Até hoje, na lembrança das inúmeras chacinas, a fotografia tirada por Zuenir Ventura, em Cidade Partida, a partir de Vigário Geral, era a maior.
O confronto de imagem foi feito com Cidade Cerzida, em que se expõe a singularidade do Rio de Janeiro, na imagem invertida do espelho que jorra as contradições da multicentralidade da cidade, com proximidade dos confrontantes, desde Leblon/Vidigal ao anel da Tijuca, como sabe o Borel.
Que imaginário é esse que traduz como "normal" o manifesto territorial das favelas; com 1/3 da população de nossa cidade, em condições econômicas e políticas com intervalo abissal entre acesso e direitos; e na violência que explicita a necessidade de segurança, que se reduz à polícia, com prioridade para a segurança do asfalto?

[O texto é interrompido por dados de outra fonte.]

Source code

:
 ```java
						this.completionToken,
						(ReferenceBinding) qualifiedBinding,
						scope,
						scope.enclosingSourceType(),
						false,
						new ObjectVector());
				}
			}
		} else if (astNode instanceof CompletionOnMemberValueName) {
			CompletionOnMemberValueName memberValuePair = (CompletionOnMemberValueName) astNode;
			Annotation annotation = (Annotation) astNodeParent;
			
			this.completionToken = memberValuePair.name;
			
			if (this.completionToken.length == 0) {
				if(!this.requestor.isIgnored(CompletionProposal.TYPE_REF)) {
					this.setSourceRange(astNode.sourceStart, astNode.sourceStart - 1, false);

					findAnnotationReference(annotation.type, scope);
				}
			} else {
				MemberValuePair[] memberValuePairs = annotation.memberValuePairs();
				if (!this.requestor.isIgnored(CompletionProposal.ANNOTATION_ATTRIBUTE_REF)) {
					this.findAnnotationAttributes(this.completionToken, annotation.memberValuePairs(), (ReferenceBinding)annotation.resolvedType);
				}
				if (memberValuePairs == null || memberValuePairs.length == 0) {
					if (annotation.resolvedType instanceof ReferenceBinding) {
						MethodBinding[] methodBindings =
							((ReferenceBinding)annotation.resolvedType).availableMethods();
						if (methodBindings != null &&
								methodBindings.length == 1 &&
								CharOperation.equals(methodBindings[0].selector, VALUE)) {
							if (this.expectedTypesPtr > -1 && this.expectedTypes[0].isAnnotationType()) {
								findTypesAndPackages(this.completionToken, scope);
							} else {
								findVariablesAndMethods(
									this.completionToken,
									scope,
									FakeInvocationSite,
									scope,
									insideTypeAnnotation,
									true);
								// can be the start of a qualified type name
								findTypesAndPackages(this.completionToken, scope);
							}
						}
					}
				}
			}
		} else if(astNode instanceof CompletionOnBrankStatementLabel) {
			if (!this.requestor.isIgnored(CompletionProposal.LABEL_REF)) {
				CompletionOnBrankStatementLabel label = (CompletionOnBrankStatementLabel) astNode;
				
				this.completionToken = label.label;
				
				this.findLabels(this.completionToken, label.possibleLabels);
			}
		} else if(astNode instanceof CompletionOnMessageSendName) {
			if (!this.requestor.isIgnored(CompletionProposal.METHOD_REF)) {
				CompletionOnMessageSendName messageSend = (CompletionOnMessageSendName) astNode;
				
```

E isso, facilmente, transforma sintoma em causa, reforçando o imaginário da ESCRAVIZAÇÃO, ainda hoje. Senão, vejamos: o que torna "normal" a entrada dos capitães do mato, hoje com farda, na disputa econômica do mercado da venda de drogas, facilmente, identificado como milícias. Ainda no imaginário, pedagogicamente, produzido, trabalhadores do varejo desse mercado, logo identificados como "bandidos", cujos ataques são imediatamente identificados com uma das palavras de ordem da última campanha "bandido bom é bandido morto". Isso justifica a ação de "execução” desse contingente da população, negra, na sua maioria.

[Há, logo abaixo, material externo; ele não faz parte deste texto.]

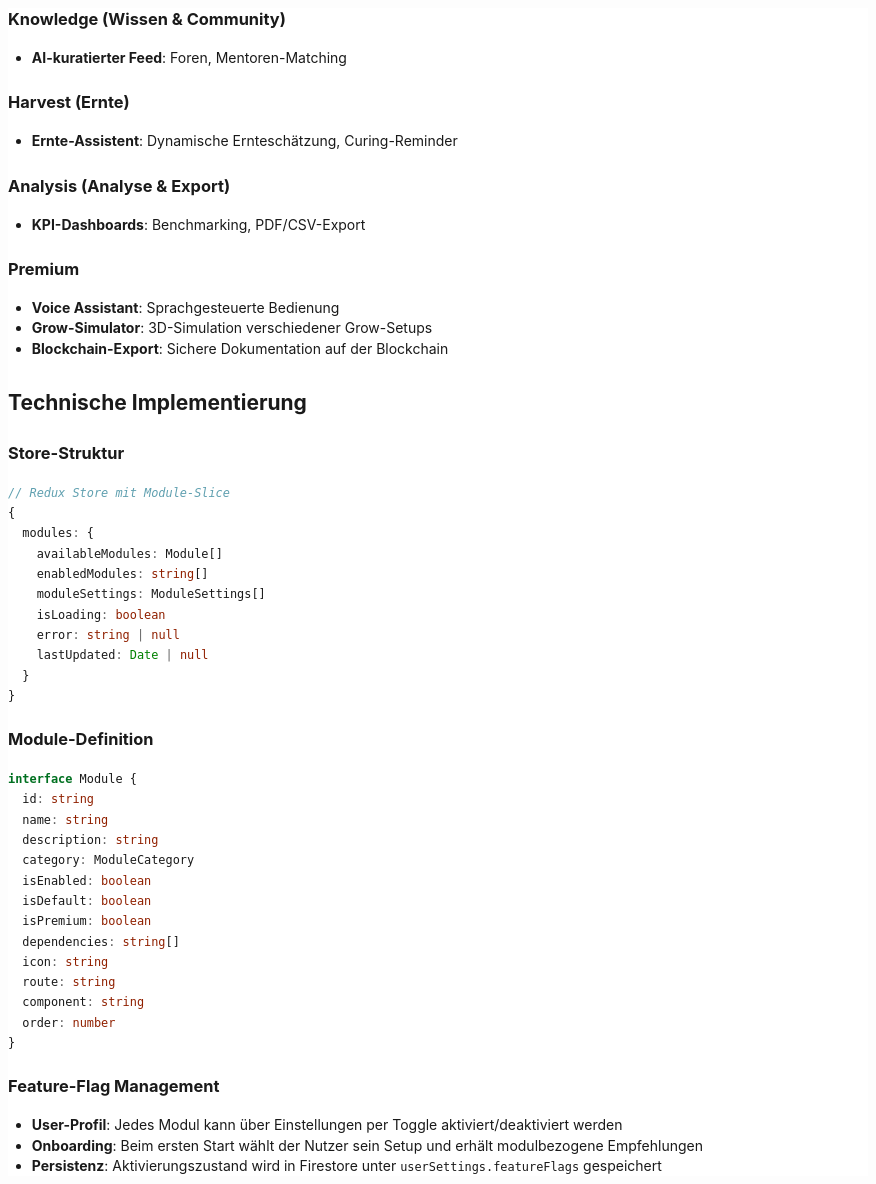 ### Knowledge (Wissen & Community)
- **AI-kuratierter Feed**: Foren, Mentoren-Matching

### Harvest (Ernte)
- **Ernte-Assistent**: Dynamische Ernteschätzung, Curing-Reminder

### Analysis (Analyse & Export)
- **KPI-Dashboards**: Benchmarking, PDF/CSV-Export

### Premium
- **Voice Assistant**: Sprachgesteuerte Bedienung
- **Grow-Simulator**: 3D-Simulation verschiedener Grow-Setups
- **Blockchain-Export**: Sichere Dokumentation auf der Blockchain

## Technische Implementierung

### Store-Struktur
```typescript
// Redux Store mit Module-Slice
{
  modules: {
    availableModules: Module[]
    enabledModules: string[]
    moduleSettings: ModuleSettings[]
    isLoading: boolean
    error: string | null
    lastUpdated: Date | null
  }
}
```

### Module-Definition
```typescript
interface Module {
  id: string
  name: string
  description: string
  category: ModuleCategory
  isEnabled: boolean
  isDefault: boolean
  isPremium: boolean
  dependencies: string[]
  icon: string
  route: string
  component: string
  order: number
}
```

### Feature-Flag Management
- **User-Profil**: Jedes Modul kann über Einstellungen per Toggle aktiviert/deaktiviert werden
- **Onboarding**: Beim ersten Start wählt der Nutzer sein Setup und erhält modulbezogene Empfehlungen
- **Persistenz**: Aktivierungszustand wird in Firestore unter `userSettings.featureFlags` gespeichert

Esse é o texto e o contexto da chacina do Jacarezinho, em plena pandemia, apesar da determinação do STF que limita ação beligerante da polícia, nos territórios sufocados pela pandemia pela incompletude do poder público, prioritariamente, saúde.
Claro que nada disso ocorre, automaticamente. A conjuntura política apresenta parceria dos governos do Rio e do Brasil, que, por coincidência, se reuniram no dia anterior à chacina, que rezava também a presença do atual ministro da Saúde, depondo na CPI. Pode-se concluir que o caminho livre para a ação miliciana para gerar o fato que desfocaria a mídia apenas da cobertura da pauta citada. Deus não nos permita imaginar o que poderia ocorrer, quando, finalmente, ocorrer o depoimento de Pazzuelo.
Infelizmente, estamos submetidos à lógica da destruição, simbolizada na morte de Paulo Gustavo e em mais de quatro mil mortes, cada uma com nome e sobrenome e a rotina das chacinas no território das Favelas.
Só uma ação conjunta da sociedade e as instituições pode parar esse pesadelo.